La présence française, comparée à celle des Espagnols et des Portugais, est tardivement attestée, de manière officielle dans la pratique de la traite. En effet, pendant une période relativement longue, des marins français ont collaboré avec les Espagnols dans le domaine du transport de ceux qui allaient remplacer les Indiens décimés par leurs conquérants. Des aventuriers ont croisé dans la mer des Caraïbes, dès la fin du XVIe siècle, surtout en tant que flibustiers, très peu en tant que boucaniers. Pour ce concerne cette période, selon M. Philippe Barray, des capitaines havrais auraient ainsi reconnu les Petites Antilles quelques années avant 1600. Il n’établit pas qu’ils aient installé des établissements permanents avec prise officielle de possession et organisation, même embryonnaire, d’une mise en valeur continue et méthodique, présentant enfin tous les caractères d’une véritable entreprise coloniale (Gaston Martin, 1948, p. 6).

Il faut attendre 1625 pour que l’occupation française soit officialisée dans les Caraïbes et se transforme en une entreprise coloniale institutionnalisée.
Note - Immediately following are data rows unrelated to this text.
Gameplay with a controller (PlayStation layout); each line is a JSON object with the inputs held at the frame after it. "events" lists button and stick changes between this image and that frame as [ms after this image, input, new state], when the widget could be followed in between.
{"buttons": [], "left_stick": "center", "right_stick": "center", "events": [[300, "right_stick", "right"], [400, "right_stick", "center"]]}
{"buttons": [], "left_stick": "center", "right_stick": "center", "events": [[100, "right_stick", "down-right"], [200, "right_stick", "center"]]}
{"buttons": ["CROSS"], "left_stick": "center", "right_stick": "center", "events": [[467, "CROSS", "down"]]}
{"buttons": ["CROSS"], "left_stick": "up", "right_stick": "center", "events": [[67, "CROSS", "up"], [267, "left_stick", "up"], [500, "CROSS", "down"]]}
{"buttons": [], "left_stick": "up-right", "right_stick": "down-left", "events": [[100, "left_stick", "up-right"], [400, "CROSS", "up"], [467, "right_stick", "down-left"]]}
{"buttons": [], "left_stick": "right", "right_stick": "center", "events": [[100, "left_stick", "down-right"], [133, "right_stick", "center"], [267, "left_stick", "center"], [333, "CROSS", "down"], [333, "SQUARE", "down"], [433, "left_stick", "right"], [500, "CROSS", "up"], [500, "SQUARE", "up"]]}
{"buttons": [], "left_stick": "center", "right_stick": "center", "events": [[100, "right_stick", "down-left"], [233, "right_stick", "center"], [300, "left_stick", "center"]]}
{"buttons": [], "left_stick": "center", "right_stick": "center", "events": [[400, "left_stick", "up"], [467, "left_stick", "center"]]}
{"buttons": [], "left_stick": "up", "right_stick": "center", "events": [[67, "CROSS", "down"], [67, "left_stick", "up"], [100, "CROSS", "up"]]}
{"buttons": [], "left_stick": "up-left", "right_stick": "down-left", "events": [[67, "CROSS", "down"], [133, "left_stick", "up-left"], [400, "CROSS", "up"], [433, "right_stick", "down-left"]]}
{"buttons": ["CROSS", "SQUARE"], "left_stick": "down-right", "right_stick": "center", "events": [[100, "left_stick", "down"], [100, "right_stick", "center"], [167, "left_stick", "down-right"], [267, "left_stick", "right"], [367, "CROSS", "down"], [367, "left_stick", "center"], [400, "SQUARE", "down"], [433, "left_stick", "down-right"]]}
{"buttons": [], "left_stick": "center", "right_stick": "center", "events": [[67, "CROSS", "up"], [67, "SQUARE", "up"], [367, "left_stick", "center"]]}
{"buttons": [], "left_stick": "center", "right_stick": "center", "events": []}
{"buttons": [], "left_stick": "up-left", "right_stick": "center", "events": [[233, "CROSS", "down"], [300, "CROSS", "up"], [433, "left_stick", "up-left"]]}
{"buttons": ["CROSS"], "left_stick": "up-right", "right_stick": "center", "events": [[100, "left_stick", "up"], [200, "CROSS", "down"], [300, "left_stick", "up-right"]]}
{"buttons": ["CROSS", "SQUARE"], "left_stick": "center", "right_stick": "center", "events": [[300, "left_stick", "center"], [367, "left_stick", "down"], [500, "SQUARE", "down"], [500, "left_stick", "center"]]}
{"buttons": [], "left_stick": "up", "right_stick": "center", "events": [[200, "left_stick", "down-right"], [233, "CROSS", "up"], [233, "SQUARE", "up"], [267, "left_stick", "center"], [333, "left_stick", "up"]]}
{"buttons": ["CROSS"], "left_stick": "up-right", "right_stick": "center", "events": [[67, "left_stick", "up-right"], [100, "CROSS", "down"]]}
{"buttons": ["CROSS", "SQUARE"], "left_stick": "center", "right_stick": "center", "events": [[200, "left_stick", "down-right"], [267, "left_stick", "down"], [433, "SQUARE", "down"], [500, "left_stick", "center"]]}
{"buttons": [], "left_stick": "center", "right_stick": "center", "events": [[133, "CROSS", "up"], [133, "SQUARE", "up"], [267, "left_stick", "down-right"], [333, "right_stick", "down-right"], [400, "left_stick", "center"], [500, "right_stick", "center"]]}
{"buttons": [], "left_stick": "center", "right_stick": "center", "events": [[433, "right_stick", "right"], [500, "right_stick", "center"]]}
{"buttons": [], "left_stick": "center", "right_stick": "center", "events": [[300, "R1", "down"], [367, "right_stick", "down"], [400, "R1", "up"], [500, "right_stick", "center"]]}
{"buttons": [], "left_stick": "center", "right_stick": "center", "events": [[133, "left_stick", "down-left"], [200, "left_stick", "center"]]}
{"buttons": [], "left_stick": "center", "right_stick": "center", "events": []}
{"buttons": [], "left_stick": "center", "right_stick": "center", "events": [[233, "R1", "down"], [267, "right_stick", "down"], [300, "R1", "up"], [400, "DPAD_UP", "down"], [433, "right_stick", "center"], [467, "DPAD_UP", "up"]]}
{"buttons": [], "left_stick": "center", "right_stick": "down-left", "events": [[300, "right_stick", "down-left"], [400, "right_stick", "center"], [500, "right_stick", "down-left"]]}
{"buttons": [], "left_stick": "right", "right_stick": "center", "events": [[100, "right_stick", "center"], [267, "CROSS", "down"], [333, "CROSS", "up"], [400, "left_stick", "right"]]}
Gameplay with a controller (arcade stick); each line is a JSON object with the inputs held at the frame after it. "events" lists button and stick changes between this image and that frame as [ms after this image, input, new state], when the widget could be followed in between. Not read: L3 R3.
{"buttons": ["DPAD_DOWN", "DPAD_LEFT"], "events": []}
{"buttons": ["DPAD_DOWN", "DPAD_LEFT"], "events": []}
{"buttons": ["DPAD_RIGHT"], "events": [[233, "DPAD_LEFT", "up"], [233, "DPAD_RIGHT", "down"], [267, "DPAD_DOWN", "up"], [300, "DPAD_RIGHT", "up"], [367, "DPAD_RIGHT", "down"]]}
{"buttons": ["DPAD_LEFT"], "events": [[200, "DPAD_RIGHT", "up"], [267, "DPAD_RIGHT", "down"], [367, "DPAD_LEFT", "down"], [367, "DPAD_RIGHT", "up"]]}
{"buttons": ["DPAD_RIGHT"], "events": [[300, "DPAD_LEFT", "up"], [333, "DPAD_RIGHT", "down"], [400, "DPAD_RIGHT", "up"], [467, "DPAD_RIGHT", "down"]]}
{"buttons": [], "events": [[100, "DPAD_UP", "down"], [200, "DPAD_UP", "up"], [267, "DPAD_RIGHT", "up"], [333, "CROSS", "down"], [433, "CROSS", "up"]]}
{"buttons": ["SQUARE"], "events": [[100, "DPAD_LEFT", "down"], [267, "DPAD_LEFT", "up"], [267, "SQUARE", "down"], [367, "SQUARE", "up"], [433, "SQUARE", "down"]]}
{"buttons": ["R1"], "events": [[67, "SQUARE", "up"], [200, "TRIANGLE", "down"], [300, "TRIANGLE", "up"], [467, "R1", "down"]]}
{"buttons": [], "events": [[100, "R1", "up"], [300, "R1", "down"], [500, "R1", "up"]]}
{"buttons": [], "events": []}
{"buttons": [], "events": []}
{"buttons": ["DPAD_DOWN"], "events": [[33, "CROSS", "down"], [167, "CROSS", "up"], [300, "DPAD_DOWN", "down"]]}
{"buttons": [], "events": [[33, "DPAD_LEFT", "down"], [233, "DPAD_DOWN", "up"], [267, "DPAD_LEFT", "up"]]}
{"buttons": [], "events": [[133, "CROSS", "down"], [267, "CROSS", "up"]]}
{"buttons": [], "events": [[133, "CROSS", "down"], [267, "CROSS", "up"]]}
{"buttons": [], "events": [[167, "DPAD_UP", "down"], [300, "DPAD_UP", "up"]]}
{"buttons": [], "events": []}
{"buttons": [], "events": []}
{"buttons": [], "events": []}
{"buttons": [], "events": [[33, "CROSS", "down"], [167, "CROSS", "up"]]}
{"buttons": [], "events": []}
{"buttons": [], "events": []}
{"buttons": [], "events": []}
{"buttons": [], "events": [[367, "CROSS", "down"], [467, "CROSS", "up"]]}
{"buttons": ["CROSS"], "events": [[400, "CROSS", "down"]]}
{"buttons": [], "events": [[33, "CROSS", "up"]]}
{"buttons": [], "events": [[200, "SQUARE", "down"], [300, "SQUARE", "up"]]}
Deux catégories de Français se retrouvent dans cette aventure coloniale. Une première catégorie constituée de ces écumeurs des mers qui vont se sédentariser, bon gré malgré. Transformés en chasseurs, en planteurs, ils apprécient rapidement les avantages économiques que peut leur procurer leur nouvelle existence. Une seconde catégorie composée de « marins en rupture de bord, de fils de famille désargentés et reniés des leurs, désœuvrés sans ressources qu’appelle l’aventure, ces premiers colons louent à quelque entrepreneur d’exploitation, un « marchand d’hommes » leur liberté et leur effort, par un véritable contrat d’esclavage à terme, à l’ordinaire pour trois ans. En raison de la vie nomade que mènent les indigènes, les premiers occupants se considèrent comme les propriétaires légitimes des terres qu’ils mettent

en valeur. Selon eux, possession vaut titre. Cependant, les bras européens se révèlent très tôt insuffisants.

C’est dans ce contexte que la France va se tourner vers l’Afrique pour s’approvisionner en main d’œuvre servile afin de pallier la carence des colons et leur incapacité à rentabiliser de manière optimale leurs nouvelles exploitations.